Many trade-union militants and socialist activists will feel this loss keenly. Leo Panitch spent his life fighting to keep the idea of socialism alive.
I was fortunate enough, in my very short tenure at university, to take an undergraduate course taught by Leo at York University on the Democratic experience in Canada. The class was what every socialist professor or teacher should aspire to, guiding young people through the question of whether the Canada as they knew it was really a democracy, with the answer being not very if at all.
To test how democratic he was, myself and other comrades from the IS routinely asked to speak at the start of his lectures regarding some upcoming rally or march. Given it was during the years when the Tory government of Mike Harris was in power, such rallies and events were weekly. He was always happy to let us speak at the start.

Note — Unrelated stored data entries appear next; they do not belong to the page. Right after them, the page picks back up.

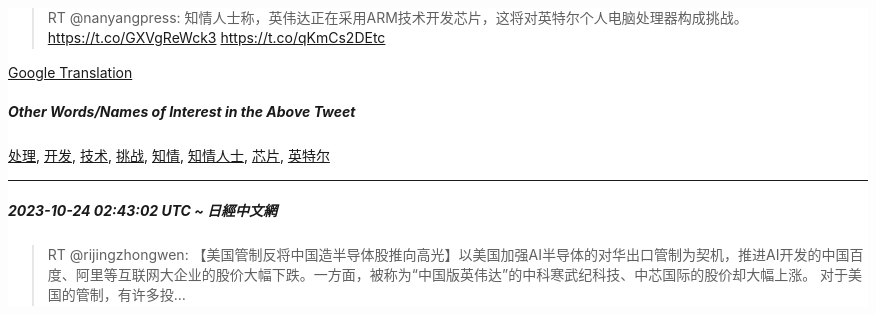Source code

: > RT @nanyangpress: 知情人士称，英伟达正在采用ARM技术开发芯片，这将对英特尔个人电脑处理器构成挑战。https://t.co/GXVgReWck3 https://t.co/qKmCs2DEtc

[Google Translation](https://translate.google.com/?hi=en&tab=TT&sl=zh-CN&tl=en&op=translate&text=RT+%40nanyangpress%3A+%E7%9F%A5%E6%83%85%E4%BA%BA%E5%A3%AB%E7%A7%B0%EF%BC%8C%E8%8B%B1%E4%BC%9F%E8%BE%BE%E6%AD%A3%E5%9C%A8%E9%87%87%E7%94%A8ARM%E6%8A%80%E6%9C%AF%E5%BC%80%E5%8F%91%E8%8A%AF%E7%89%87%EF%BC%8C%E8%BF%99%E5%B0%86%E5%AF%B9%E8%8B%B1%E7%89%B9%E5%B0%94%E4%B8%AA%E4%BA%BA%E7%94%B5%E8%84%91%E5%A4%84%E7%90%86%E5%99%A8%E6%9E%84%E6%88%90%E6%8C%91%E6%88%98%E3%80%82https%3A%2F%2Ft.co%2FGXVgReWck3+https%3A%2F%2Ft.co%2FqKmCs2DEtc)
##### Other Words/Names of Interest in the Above Tweet
[处理](处理.md), [开发](开发.md), [技术](技术.md), [挑战](挑战.md), [知情](知情.md), [知情人士](知情人士.md), [芯片](芯片.md), [英特尔](英特尔.md)
___
##### 2023-10-24 02:43:02 UTC ~ 日經中文網
> RT @rijingzhongwen: 【美国管制反将中国造半导体股推向高光】以美国加强AI半导体的对华出口管制为契机，推进AI开发的中国百度、阿里等互联网大企业的股价大幅下跌。一方面，被称为“中国版英伟达”的中科寒武纪科技、中芯国际的股价却大幅上涨。 对于美国的管制，有许多投…

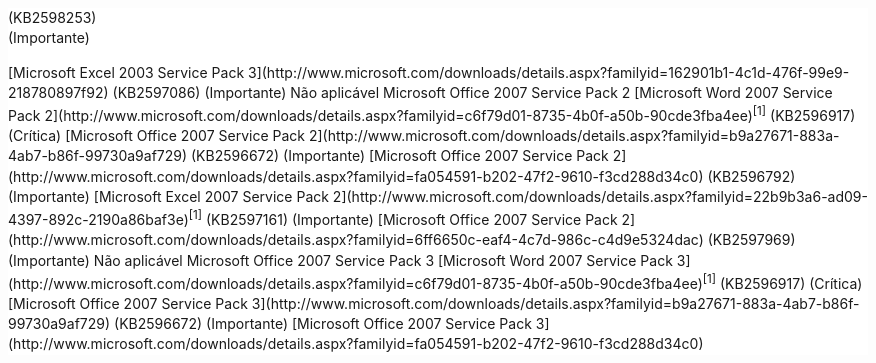 (KB2598253)  
(Importante)
</td>
<td style="border:1px solid black;">
[Microsoft Excel 2003 Service Pack 3](http://www.microsoft.com/downloads/details.aspx?familyid=162901b1-4c1d-476f-99e9-218780897f92)  
(KB2597086)  
(Importante)
</td>
<td style="border:1px solid black;">
Não aplicável
</td>
</tr>
<tr class="alternateRow">
<td style="border:1px solid black;">
Microsoft Office 2007 Service Pack 2
</td>
<td style="border:1px solid black;">
[Microsoft Word 2007 Service Pack 2](http://www.microsoft.com/downloads/details.aspx?familyid=c6f79d01-8735-4b0f-a50b-90cde3fba4ee)<sup>[1]</sup>
(KB2596917)  
(Crítica)
</td>
<td style="border:1px solid black;">
[Microsoft Office 2007 Service Pack 2](http://www.microsoft.com/downloads/details.aspx?familyid=b9a27671-883a-4ab7-b86f-99730a9af729)  
(KB2596672)  
(Importante)  
[Microsoft Office 2007 Service Pack 2](http://www.microsoft.com/downloads/details.aspx?familyid=fa054591-b202-47f2-9610-f3cd288d34c0)  
(KB2596792)  
(Importante)
</td>
<td style="border:1px solid black;">
[Microsoft Excel 2007 Service Pack 2](http://www.microsoft.com/downloads/details.aspx?familyid=22b9b3a6-ad09-4397-892c-2190a86baf3e)<sup>[1]</sup>
(KB2597161)  
(Importante)  
[Microsoft Office 2007 Service Pack 2](http://www.microsoft.com/downloads/details.aspx?familyid=6ff6650c-eaf4-4c7d-986c-c4d9e5324dac)  
(KB2597969)  
(Importante)
</td>
<td style="border:1px solid black;">
Não aplicável
</td>
</tr>
<tr>
<td style="border:1px solid black;">
Microsoft Office 2007 Service Pack 3
</td>
<td style="border:1px solid black;">
[Microsoft Word 2007 Service Pack 3](http://www.microsoft.com/downloads/details.aspx?familyid=c6f79d01-8735-4b0f-a50b-90cde3fba4ee)<sup>[1]</sup>
(KB2596917)  
(Crítica)
</td>
<td style="border:1px solid black;">
[Microsoft Office 2007 Service Pack 3](http://www.microsoft.com/downloads/details.aspx?familyid=b9a27671-883a-4ab7-b86f-99730a9af729)  
(KB2596672)  
(Importante)  
[Microsoft Office 2007 Service Pack 3](http://www.microsoft.com/downloads/details.aspx?familyid=fa054591-b202-47f2-9610-f3cd288d34c0)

But after a while, he did ask that we choose what actions we would encourage everyone to leave class for. We’d done it so often he was worried that some students would end up missing more than half the lectures and tutorials.
I was happy, later on, to have been able to work with him and his comrades from the Socialist Project in an initiative to try and build a united left in Toronto – Rebuilding the Left – and elsewhere. While unsuccessful, it did help re-establish working relations between some on the left and opened doors for collaboration on other initiatives and issues.
There were many disagreements over issues such as the nature of the State, the possibilities of left reformist parties like Syriza and others. But there were also many more points of agreement, especially the centrality of the working class to socialism and change.
Despite disagreements, and no one will say he shied away from them, he never displayed a sectarianism that others did. He spoke on panels with members of the IS at our events and those of others, including a commemoration of the anniversary of the Communist Manifesto. The linked interview with Alex Callinicos, a leading member of the Socialist Workers Party in the UK, was also an example of this.
His contributions were many, one of which was being the editor, from 1985 to the present, of Socialist Register, an important and long running annual of socialist debate. Perhaps most important was his work with Daniel Schwartz, From Consent to Coercion: The Assault on Trade Union Freedoms. A book that bears reading again by those in the trade union movement, especially given the sorry state of what passes for leadership and the growing acceptance by union heads to forgo strikes, accept injunctions without a fight and defer to arbitration, rather than fight back.
The working class and the left is poorer with the loss of Leo Panitch.
On behalf of myself and the IS, I offer our condolences to his family and his comrades, especially those in the Socialist Project and Socialist Register.